··· TEXT SECTION ···

E.ON CEO: We don't have a Plan A or Plan B for the elections; the power grid needs to be upgraded no matter what

Guntram Würzberg, the Chairman and CEO of E.ON Hungária, has been leading the German energy company's Hungarian subsidiary since July 1, 2022. He has a degree in law and decades of experience at E.ON in Hungary, Germany, and Turkey under his belt, so he keeps a close eye on current trends in the energy sector, both in Hungary and throughout Europe.
We conducted our interview the day after the the major power outage in Iberia on 28 April, at a time when Europe's energy sector is facing enormous challenges due to questions surrounding European competitiveness, the green transition, the decoupling from Russia and the major changes in US trade policy.
One day after the massive power outage in Spain and Portugal, as the leader of a major energy company, do you have more information about the causes than the general public?
I’m afraid I don’t know much more than you. We’re in constant contact with the regulatory authorities. What we know is that there was a problem with a high-voltage 400 kV transmission line which also affected one of the Spain-France interconnectors. But we don’t know the exact cause of the outage yet. I don’t want to speculate, but the incident clearly shows the vulnerability of the European electricity system. The connection between France and Spain has always been one of the bottlenecks in the European grid.
Are you present in those countries?
Not anymore. About 10 years ago, we had a renewable energy business there, but we’re no longer active in the region. Still, every major European energy company needs to follow these events closely because they highlight the system’s vulnerability. Regardless of the root cause, the grid needs to be massively upgraded to safeguard system stability in the future.
Meanwhile, electricity is becoming more important due to electrification in heating, transport, and industry. For Hungary or even Europe, the question is: how much investment is needed in the grid, and who can finance it?
We’re indeed in the middle of a major transformation. Ten or twenty years ago, no one cared where electricity came from—it just came out of the wall. Shocking incidents like this make people realize that their entire lives depend on electricity. Europe’s preparedness—let’s be diplomatic—could be better. We need to make the energy system more stable, both on the production and network sides.
The grid is facing new challenges. In the past, large power plants generated electricity; today, we have hundreds of thousands of small producers, such as rooftop solar owners everywhere in the system. Wind is popular in Germany, solar in Hungary, but the share of renewables is growing everywhere. This makes the system more vulnerable, because unlike traditional power plants, renewables don’t provide energy consistently. Moreover, Europe’s grids were built decades ago to deliver power from the plant to the consumer directly. Now, consumers are also producing energy, and the same grid must transport it somehow, just in the opposite direction.
At the same time, consumption is rising, digitalization is progressing, and businesses demand more energy. Simply put, there will be no electrification without major investment in Europe’s electricity grids. According to an independent study by Eurelectric- an association consists of the biggest European energy companies –, while the EU currently invests €33 billion annually in grids, we need to spend €67 billion every year on distribution grids until 2050 to meet our shared targets.
Europe is strongly committed to the green transition, but the Draghi report caused a stir by showing that energy is much more expensive in Europe than in Asia or the U.S. Donald Trump is president again, and he’s skeptical of renewables. Can the EU and large companies remain committed to the transition, or has the enthusiasm faded?

··· GIVEN INFORMATION ···

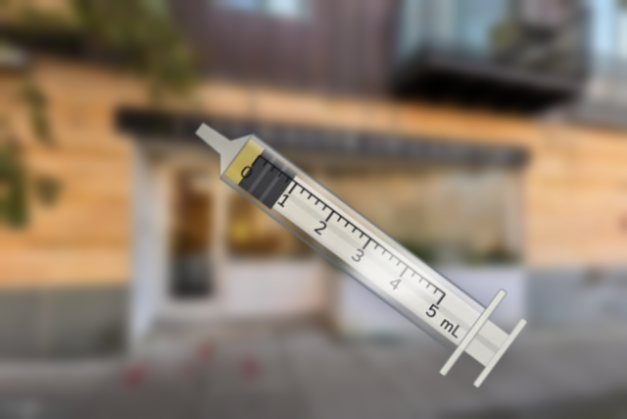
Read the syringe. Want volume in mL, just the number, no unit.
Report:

···

=== DIRECTIONS ===
• 1. In the E.ON interview, since what date has Guntram Würzberg led E.ON Hungária?
• 2. Copy out everything in the E.ON interview from "At the same" down to "our shared targets.", renaming "grids" as "networks" throughout.

=== RESPONSES ===
• 1. Since July 1, 2022.

• 2.
At the same time, consumption is rising, digitalization is progressing, and businesses demand more energy. Simply put, there will be no electrification without major investment in Europe’s electricity networks. According to an independent study by Eurelectric- an association consists of the biggest European energy companies –, while the EU currently invests €33 billion annually in networks, we need to spend €67 billion every year on distribution networks until 2050 to meet our shared targets.